Two days later I got a ping on my phone to say my FIT test (faecal immunochemical test) had come back with a red flag, and that I should make an appointment to see my GP.

So off I went, and after that things moved very quickly. I did another positive FIT test, and found myself booked in for a CT scan and a colonoscopy within two weeks.”

Jeannette wasn’t too worried at this point, because apart from a bit of mild IBS that only really flared up when she ate something spicy - she hadn’t had any symptoms.

“I knew all sorts of things can cause a positive FIT test,” she continues. “And there was nothing to indicate there was anything at all wrong. No blood in the stool or on the toilet paper - no changes in bowel habits, no fatigue, and no pain. So I just thought, maybe it’s a polyp, or piles. That’s the sort of thing that happens to middle aged women, isn’t it?

Watching the screen

“A colonoscopy is a camera in your colon, and you can actually see on a screen what’s happening. So, I could see when they came to the lump, and I could hear the room go quiet. I remember someone saying, “Is she on her own?” and I just knew what was coming. I knew it was too big to be a polyp.

My whole world came crashing down and I was thinking the worst. Honestly, right there on that table I thought that was it. I thought my time was up.

All sorts of things go through your mind when something like that happens. For me, it was how on earth am I going to tell my husband – who I told not to come with me. And then how on earth am I going to tell my kids? I went home and just sat on the sofa with my husband, completely shocked.”

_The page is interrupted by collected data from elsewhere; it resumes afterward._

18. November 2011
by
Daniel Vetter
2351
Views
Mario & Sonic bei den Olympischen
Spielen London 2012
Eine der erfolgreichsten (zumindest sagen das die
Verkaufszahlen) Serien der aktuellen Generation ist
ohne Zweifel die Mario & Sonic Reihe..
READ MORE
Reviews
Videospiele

The team at Bradford Royal Infirmary took samples on the spot, and told Jeannette to go home and try her best not to worry. After an agonising weekend, her consultant called her in and told her they were going to operate to remove the tumour within days. It turned out that while there wasn’t any evidence of cancer cells in the small sample they’d taken, they felt strongly there was something sinister behind it and they should act fast.

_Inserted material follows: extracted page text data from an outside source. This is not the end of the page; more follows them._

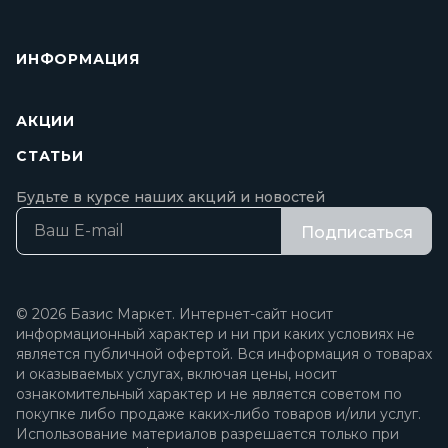
ИНФОРМАЦИЯ
АКЦИИ
СТАТЬИ
Будьте в курсе наших акций и новостей
Подписаться
© 2026 Базис Маркет. Интернет-сайт носит
информационный характер и ни при каких условиях не
является публичной офертой. Вся информация о товарах
и оказываемых услугах, включая цены, носит
ознакомительный характер и не является советом по
покупке либо продаже каких-либо товаров и/или услуг.
Использование материалов разрешается только при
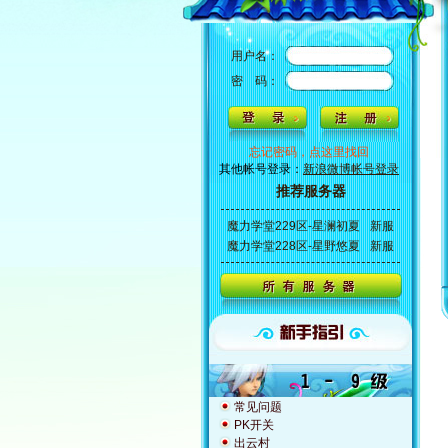
用户名：
密 码：
忘记密码，点这里找回
其他帐号登录：
新浪微博帐号登录
推荐服务器
魔力学堂229区-星澜初夏
新服
魔力学堂228区-星野悠夏
新服
常见问题
PK开关
出云村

“I couldn’t believe there was something that big growing inside me and I hadn’t even noticed,” Jeannette says. “It was 5cm wide, and my consultant couldn’t believe it hadn’t caused any symptoms, either. He also said if it had gone undetected for another 6 months we could be having a very, very different conversation, and that I was incredibly lucky to go for that health assessment when I did. He thought that while he might have to take out of my bowel, we’d probably caught it in time to be able to remove it with keyhole surgery.”

That’s exactly what he did, and Jeannette is still seeing the team to work out if she’ll need any further treatment, for instance preventative chemotherapy, and what sort of monitoring she’ll require in the future. All in all, she had half her large bowel removed.

Feeling grateful

She says: “I can’t tell you how grateful I am I decided to go for that Bluecrest Wellness test with my benefit budget. I think it’s probably saved my life. Certainly I feel like I’ve been given a second chance. Everything looks different from this side of a scare like that - and I’m not going to forget it in a hurry.

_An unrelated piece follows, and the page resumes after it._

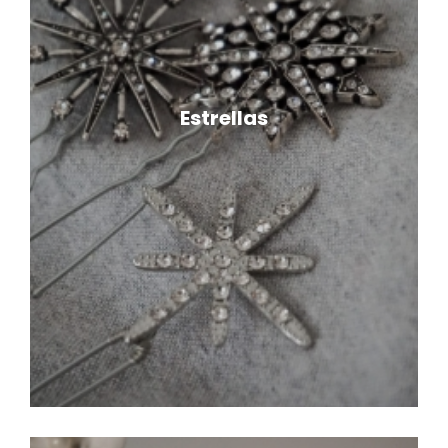
Estrellas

“I have to say, the NHS has been brilliant, too. Despite all its troubles, when there’s an emergency, something solid to do, they’re there for you. But it can’t help you if you don’t know something’s wrong – or you’re feeling just a bit off or under the weather. They’re just too busy. I wouldn’t even have got into my GP on the same day if I wasn’t armed with my Bluecrest results.

It’s why I’m so happy to be shouting about my poo from the rooftops, because first of all we should be talking about our bowels more often, and second of all we can’t expect the NHS to do everything for us.

“We have to take some responsibility for looking after ourselves, and I think everyone should get themselves a health assessment. I’m all the proof you should need that it’s better to be safe than sorry.

When I think I could have not picked the Bluecrest option, I could have not gone for the test because I was caught up with work - or I could have left the home-tests gathering dust on the kitchen table - I just feel incredibly lucky, and incredibly grateful. I’ll be going back for one every year, now, and hopefully so will everyone else I talk to!”